[The data]
------------------------------------------------------------------------

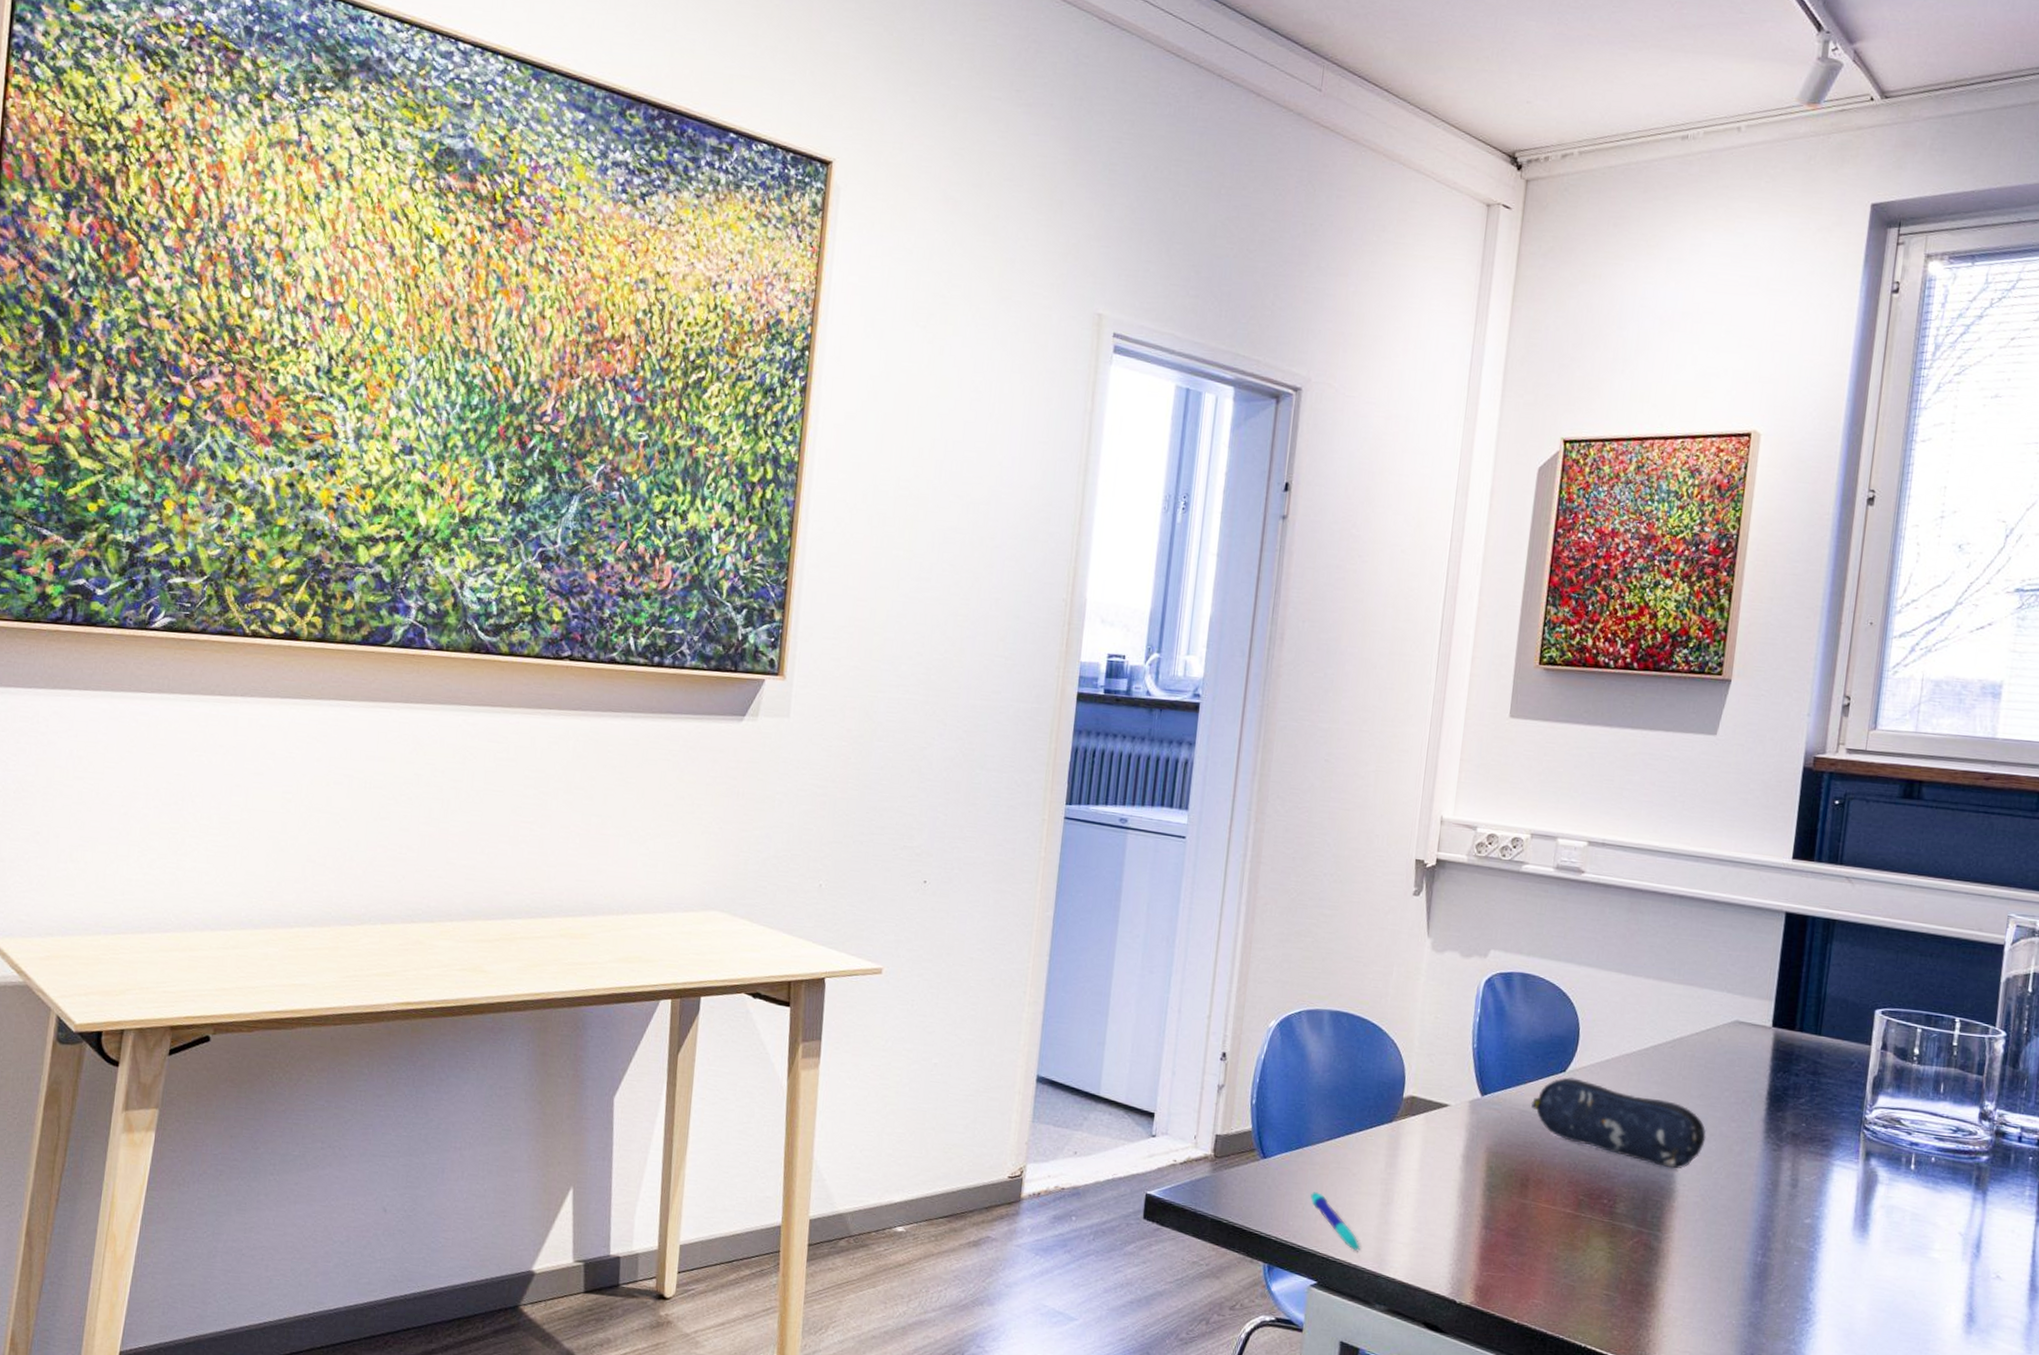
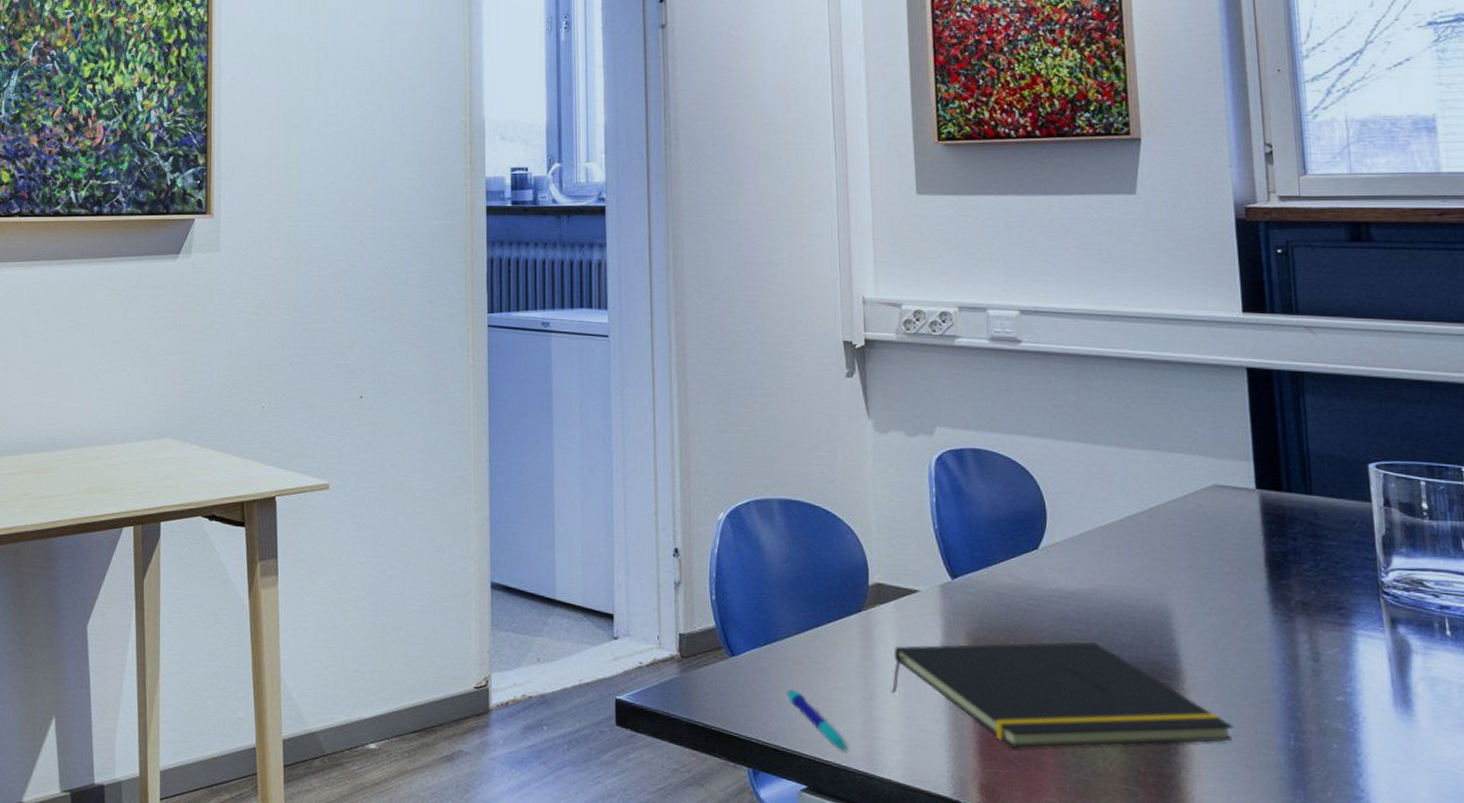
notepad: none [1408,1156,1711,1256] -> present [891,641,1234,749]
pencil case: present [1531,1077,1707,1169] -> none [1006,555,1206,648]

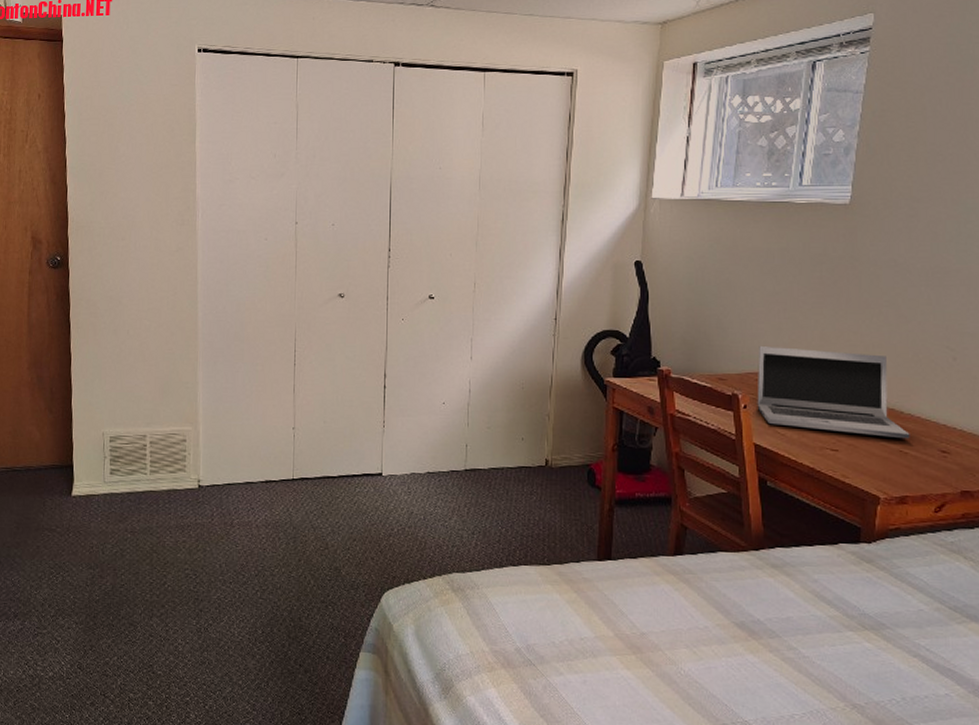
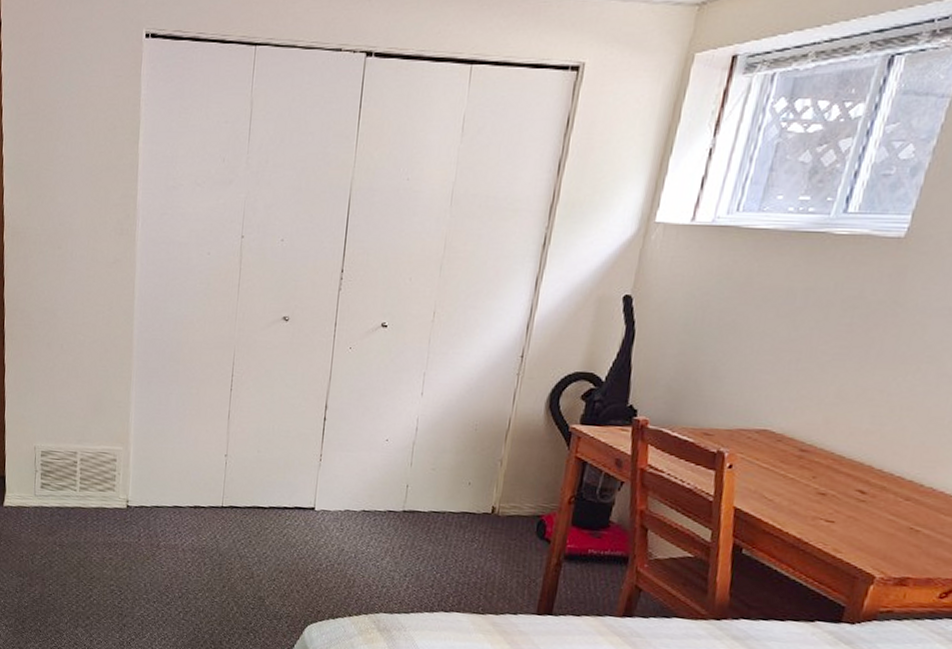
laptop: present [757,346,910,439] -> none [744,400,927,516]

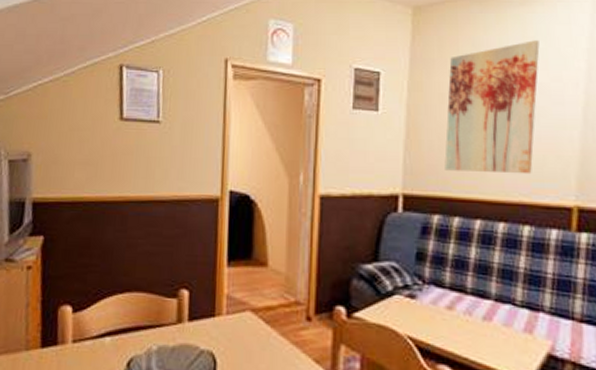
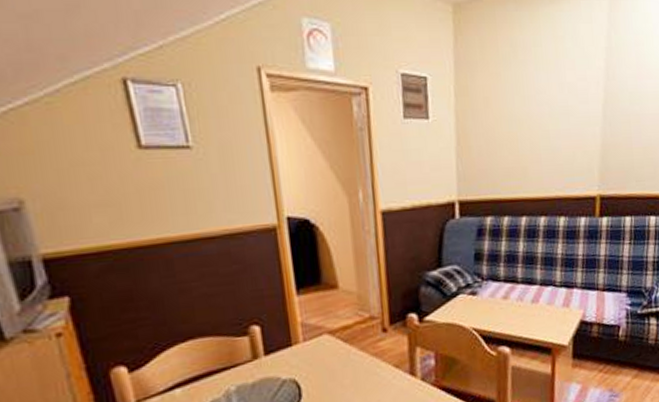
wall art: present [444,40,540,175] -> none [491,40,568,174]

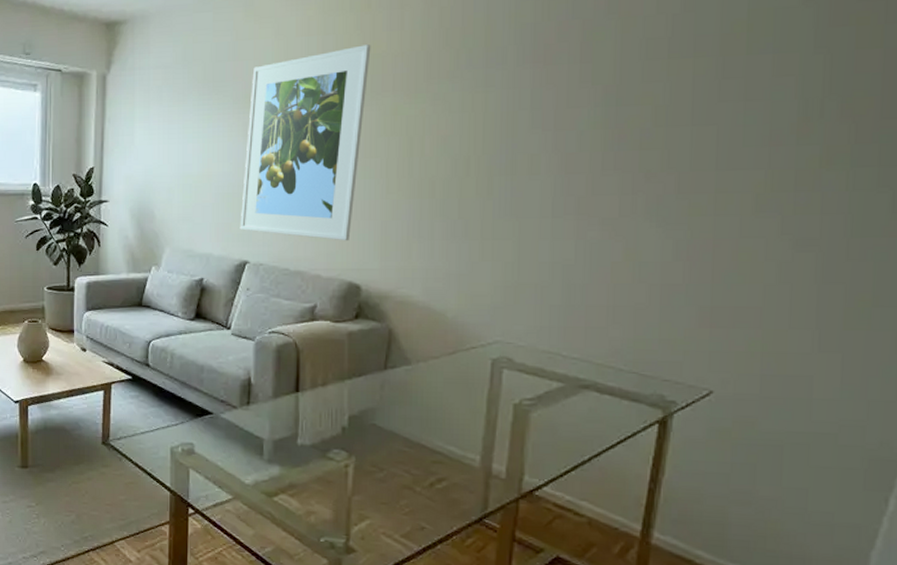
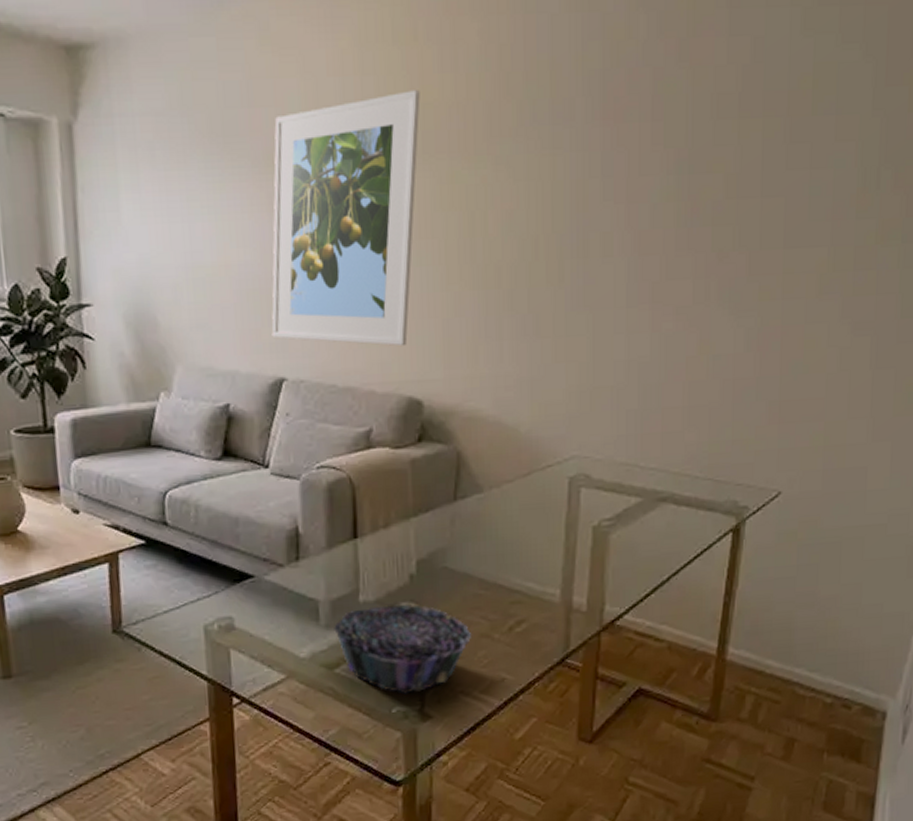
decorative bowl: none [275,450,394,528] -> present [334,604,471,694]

------------------------------------------------------------------------

[Exercise prompt] Please repeat exactly the lines from the one containing "wall art: present" through the end of the entries, both included, omitting pictures.

[Exercise response]
wall art: present [444,40,540,175] -> none [491,40,568,174]

decorative bowl: none [275,450,394,528] -> present [334,604,471,694]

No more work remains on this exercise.